La caída de la natalidad combinada con una mayor esperanza de vida será la macrotendencia que afectará potencialmente a todas las empresas por su impacto socioeconómico transversal y prolongado a décadas vista. Son tan influyentes sus consecuencias que una especialidad, la economía del envejecimiento, o de la longevidad, estudia las posibles medidas para reducir los efectos negativos o incluso transformarlos en oportunidades. La lista de esos efectos, a menudo interconectados, incluye una mayor carga fiscal para que la población activa sostenga a una jubilada más numerosa; la pérdida de capacidad productiva, de productividad y por tanto de crecimiento del PIB; o el aparejado aumento del gasto en asistencia social, que puede resultar insuficiente para una economía mermada en generación de recursos.

En la balanza positiva, una tendencia tan a largo plazo deja margen a la planificación gradual de medidas compensatorias. Algunos expertos apuntan que se trata de una evolución moderable (incentivos a la natalidad, inmigración…) pero difícilmente reversible. Y otros niegan la relación causal entre envejecimiento y declive económico: argumentan que esa tendencia caracteriza a algunas de las economías más industrializadas, desde Japón y Corea del Sur a Alemania, y las proyecciones alarmistas no cuentan con la innovación tecnológica para compensar al menos en parte el déficit laboral. La clave será entonces cómo gestionar un envejecimiento más acusado por la jubilación de la generación babyboom. 

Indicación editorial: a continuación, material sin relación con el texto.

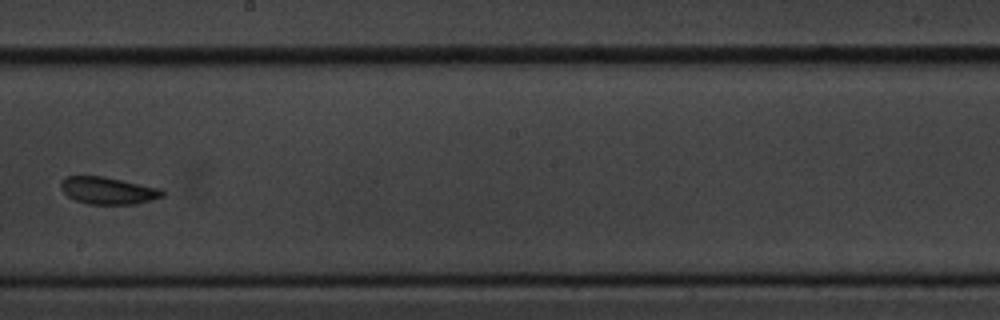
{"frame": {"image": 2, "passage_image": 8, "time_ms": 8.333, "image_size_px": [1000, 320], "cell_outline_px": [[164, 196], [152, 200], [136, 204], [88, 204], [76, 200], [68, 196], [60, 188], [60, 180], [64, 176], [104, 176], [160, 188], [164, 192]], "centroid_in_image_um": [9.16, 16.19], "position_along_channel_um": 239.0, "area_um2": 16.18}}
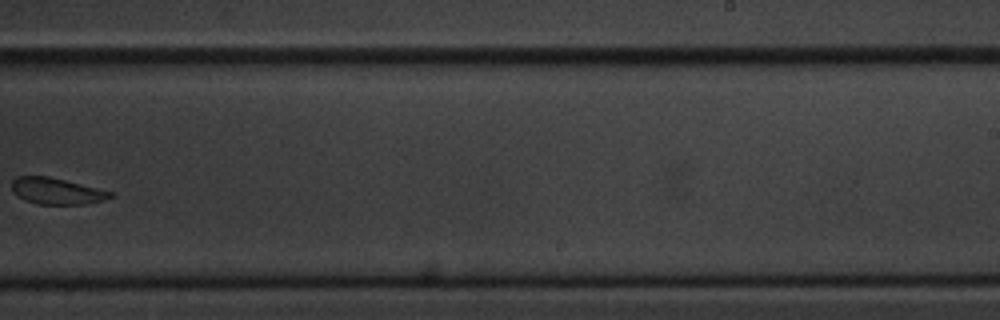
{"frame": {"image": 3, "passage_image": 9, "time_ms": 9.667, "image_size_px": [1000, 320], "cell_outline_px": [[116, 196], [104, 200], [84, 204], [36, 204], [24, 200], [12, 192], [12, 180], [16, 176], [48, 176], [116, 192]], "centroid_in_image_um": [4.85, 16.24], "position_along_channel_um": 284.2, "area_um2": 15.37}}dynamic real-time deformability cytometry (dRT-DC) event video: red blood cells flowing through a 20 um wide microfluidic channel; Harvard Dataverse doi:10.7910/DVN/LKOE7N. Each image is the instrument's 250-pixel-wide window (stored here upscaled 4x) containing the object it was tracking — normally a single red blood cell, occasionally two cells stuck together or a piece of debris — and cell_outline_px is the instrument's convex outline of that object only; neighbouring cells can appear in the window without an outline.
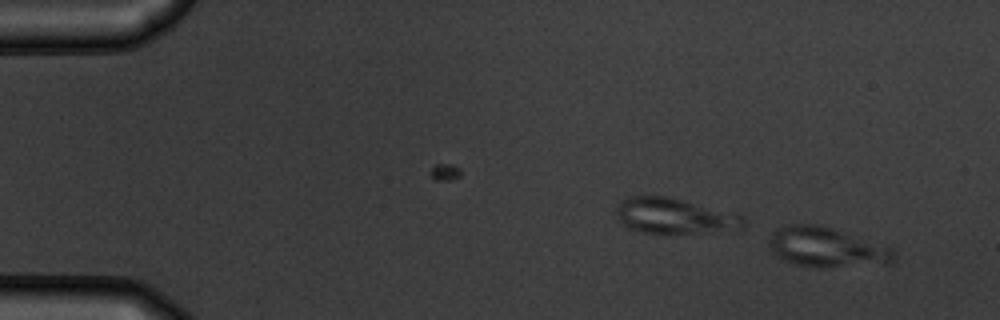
{"species": "common noctule bat (a hibernating species)", "species_latin": "Nyctalus noctula", "temperature_condition": "warm", "stored_images_in_passage": 16, "camera_frame_rate_fps": 3000, "um_per_image_px": 0.085, "animal": {"sex": "male", "body_mass_g": 19.5, "forearm_length_mm": 54.6}, "frame": {"image": 1, "passage_image": 1, "time_ms": 0.0, "image_size_px": [1000, 320], "cell_outline_px": [[896, 260], [892, 264], [824, 268], [816, 268], [796, 264], [784, 260], [776, 256], [768, 248], [768, 244], [772, 232], [776, 228], [788, 224], [816, 224], [832, 228], [892, 248], [896, 256]], "centroid_in_image_um": [70.25, 21.04], "position_along_channel_um": 14.7, "area_um2": 29.36}}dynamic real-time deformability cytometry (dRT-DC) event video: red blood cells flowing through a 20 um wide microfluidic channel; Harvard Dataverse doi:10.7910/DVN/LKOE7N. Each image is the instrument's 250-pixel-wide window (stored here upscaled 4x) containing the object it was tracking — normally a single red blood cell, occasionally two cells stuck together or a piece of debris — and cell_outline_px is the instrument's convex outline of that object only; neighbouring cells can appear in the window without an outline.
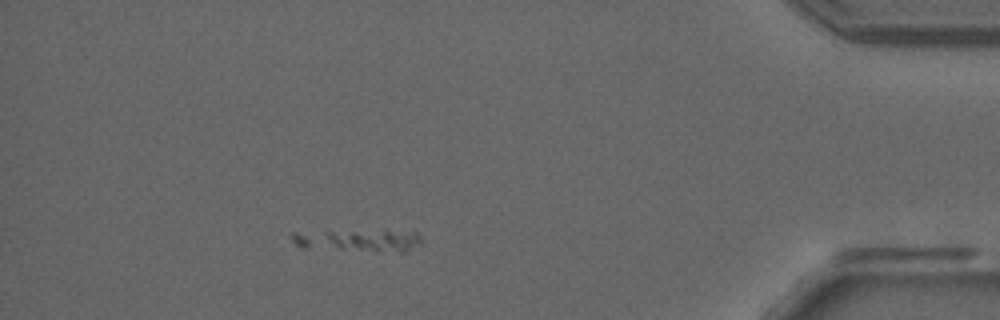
{"species": "common noctule bat (a hibernating species)", "species_latin": "Nyctalus noctula", "temperature_condition": "room temperature", "stored_images_in_passage": 35, "camera_frame_rate_fps": 3000, "um_per_image_px": 0.085, "animal": {"sex": "male", "forearm_length_mm": 52.5}, "frame": {"image": 1, "passage_image": 35, "time_ms": 11.333, "image_size_px": [1000, 320], "cell_outline_px": [[424, 240], [420, 244], [404, 252], [400, 252], [340, 248], [324, 236], [324, 232], [416, 232]], "centroid_in_image_um": [31.93, 20.45], "position_along_channel_um": 403.3, "area_um2": 11.44}}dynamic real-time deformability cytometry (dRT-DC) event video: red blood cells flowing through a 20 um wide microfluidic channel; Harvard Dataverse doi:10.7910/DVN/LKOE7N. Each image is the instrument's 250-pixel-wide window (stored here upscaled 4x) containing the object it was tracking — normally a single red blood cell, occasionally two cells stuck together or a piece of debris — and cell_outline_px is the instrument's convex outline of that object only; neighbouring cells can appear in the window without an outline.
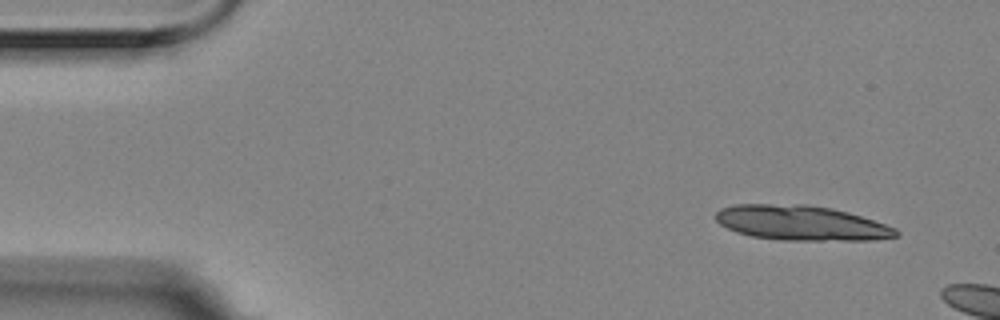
{"species": "Egyptian fruit bat (a non-hibernating species)", "species_latin": "Rousettus aegyptiacus", "temperature_condition": "room temperature", "stored_images_in_passage": 2, "segment_of_instrument_passage": [2, 2], "camera_frame_rate_fps": 3000, "um_per_image_px": 0.085, "animal": {"sex": "female"}, "frame": {"image": 1, "passage_image": 2, "time_ms": 0.333, "image_size_px": [1000, 320], "cell_outline_px": [[900, 236], [872, 240], [784, 240], [752, 236], [736, 232], [720, 224], [716, 220], [716, 212], [720, 208], [732, 204], [808, 204], [832, 208], [848, 212], [896, 228], [900, 232]], "centroid_in_image_um": [68.1, 18.94], "position_along_channel_um": 16.9, "area_um2": 36.7}}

¿Qué riesgos enfrentan las empresas? Desde luego, una escasez de mano de obra cualificada que ya se padece hoy, y también un déficit de competencias tecnológicas más propias de jóvenes nativos o ninjas, lo que implicaría pérdida de competitividad. De aquí se derivan la necesidad de formación continua, la reasignación de puestos y tareas, o un posible repunte de la conflictividad si la presión tributaria sobre empresas y trabajadores les resta poder adquisitivo. Serán más numerosos los clientes sénior con sus propios patrones de consumo y demanda de productos y servicios adaptados, entre ellos los financieros y aseguradores.

Ciertos países ya optan por retrasar la edad de jubilación o reformar los sistemas de pensiones, políticas que tenderán a complementarse con otras como compaginar jubilación con diferentes grados de actividad. También se debate la tributación de las máquinas como si de trabajadores humanos se tratase.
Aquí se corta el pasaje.